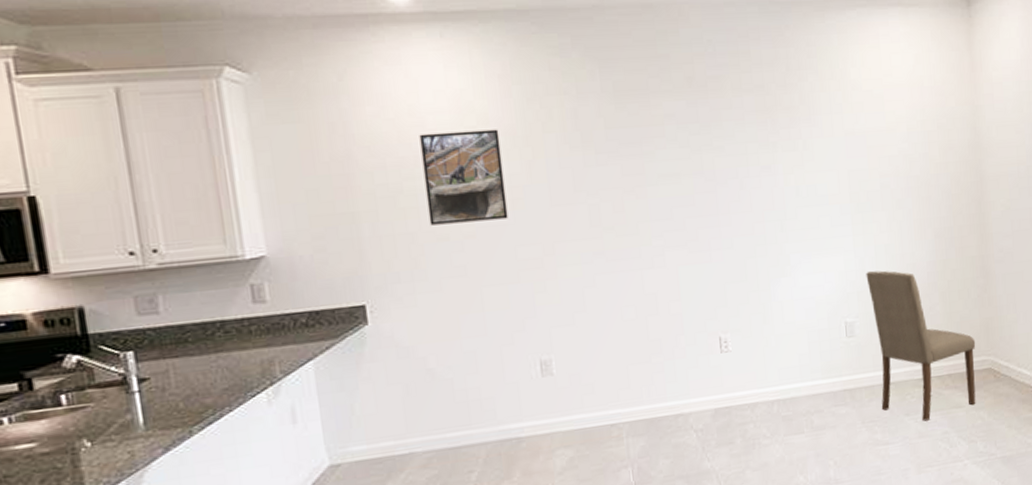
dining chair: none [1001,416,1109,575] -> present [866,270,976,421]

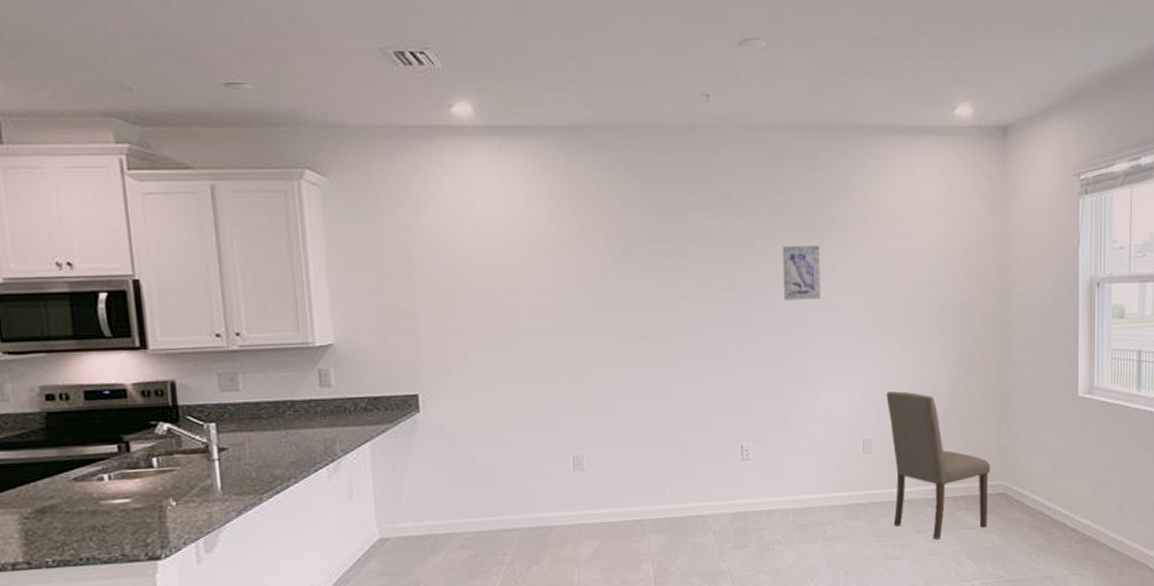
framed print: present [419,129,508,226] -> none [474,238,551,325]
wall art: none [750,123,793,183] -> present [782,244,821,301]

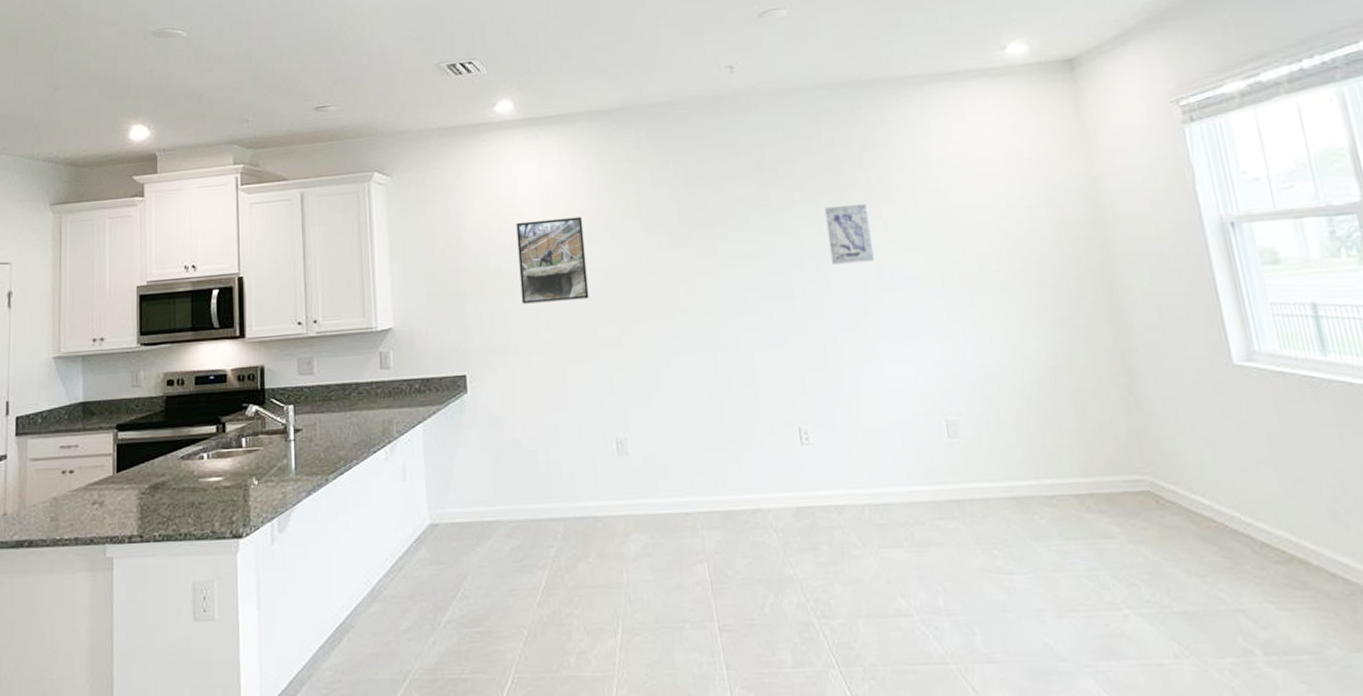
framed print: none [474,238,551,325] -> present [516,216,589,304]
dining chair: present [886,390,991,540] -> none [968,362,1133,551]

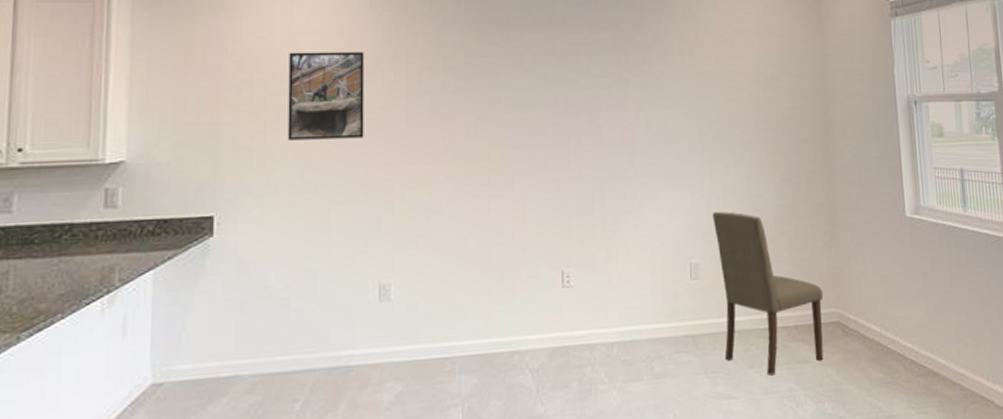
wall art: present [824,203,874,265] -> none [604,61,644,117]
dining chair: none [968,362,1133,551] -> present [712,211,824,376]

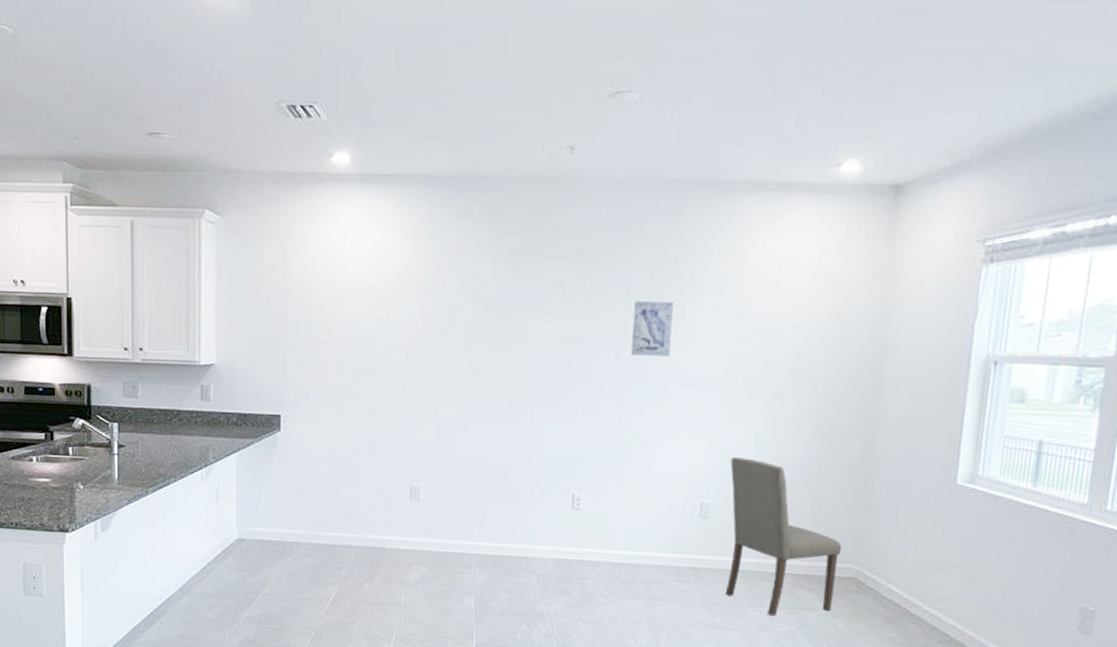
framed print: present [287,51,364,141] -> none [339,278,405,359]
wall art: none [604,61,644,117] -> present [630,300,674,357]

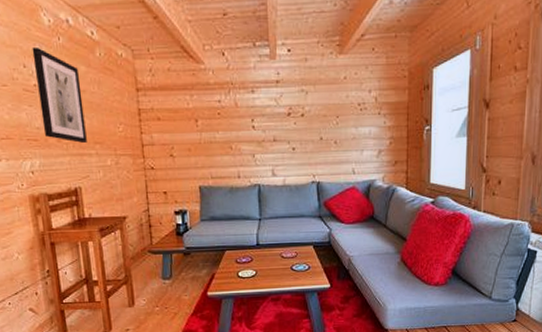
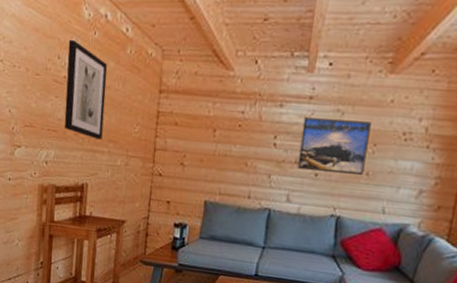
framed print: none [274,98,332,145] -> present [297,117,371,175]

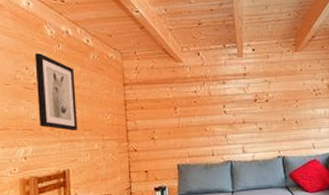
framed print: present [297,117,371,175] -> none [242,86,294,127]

→ **Assignment**
Transcribe exactly, and without any pictures, each line from the one that holds "framed print: present [287,51,364,141]" through the final line of the material above.

→ **The answer**
framed print: present [287,51,364,141] -> none [339,278,405,359]
wall art: none [604,61,644,117] -> present [630,300,674,357]

framed print: none [274,98,332,145] -> present [297,117,371,175]

framed print: present [297,117,371,175] -> none [242,86,294,127]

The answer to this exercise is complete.